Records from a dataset
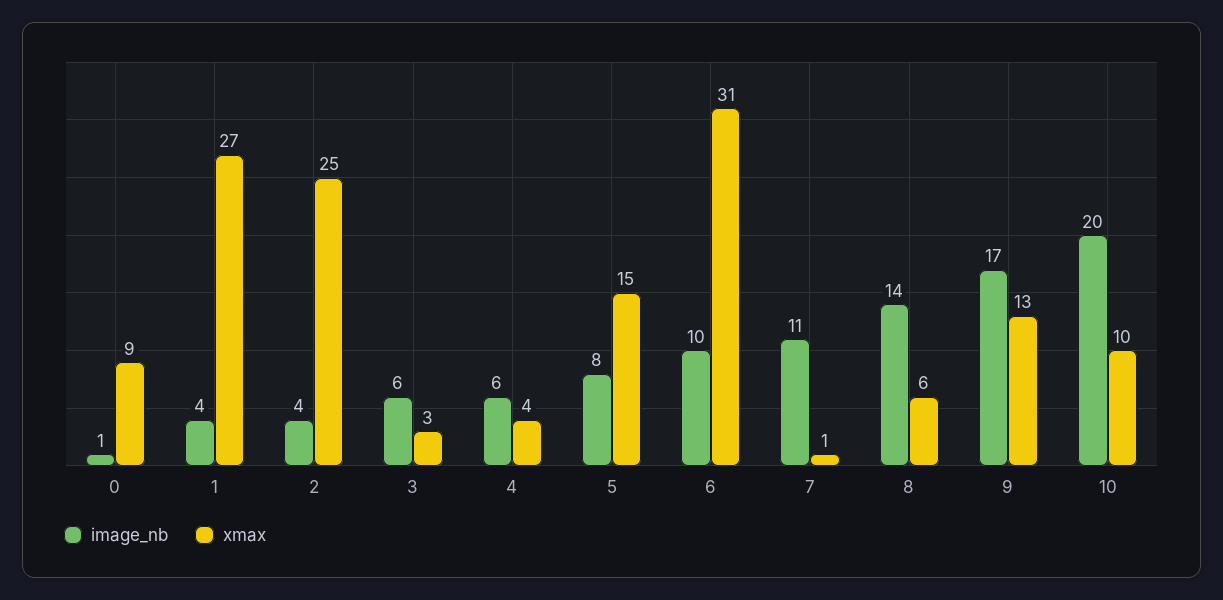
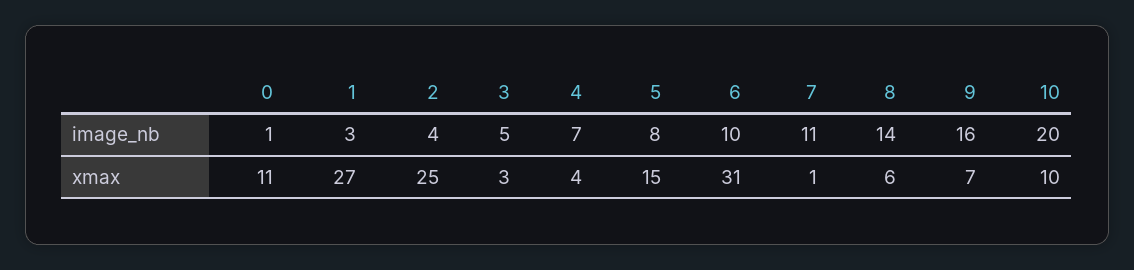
xmax, 0: 9 -> 11
image_nb, 1: 4 -> 3
image_nb, 3: 6 -> 5
image_nb, 4: 6 -> 7
image_nb, 9: 17 -> 16
xmax, 9: 13 -> 7

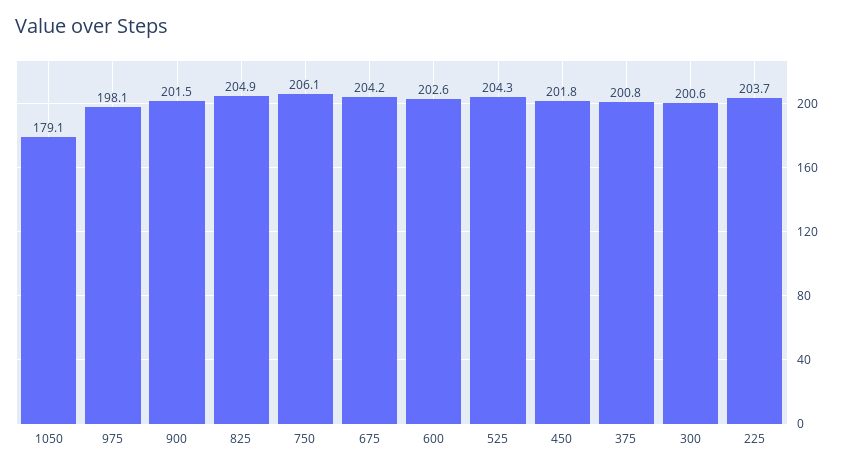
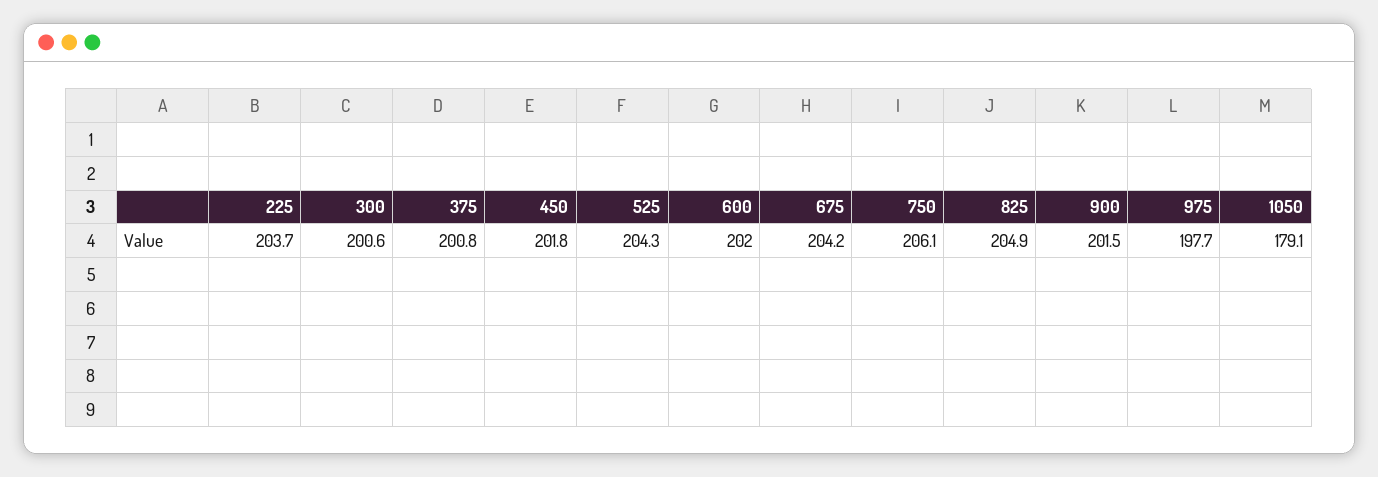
975: 198.1 -> 197.7
600: 202.6 -> 202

:: Activity ::
Retype every entry above exactly, leaving out the pictures.

:: Solution for this problem ::
xmax, 0: 9 -> 11
image_nb, 1: 4 -> 3
image_nb, 3: 6 -> 5
image_nb, 4: 6 -> 7
image_nb, 9: 17 -> 16
xmax, 9: 13 -> 7

975: 198.1 -> 197.7
600: 202.6 -> 202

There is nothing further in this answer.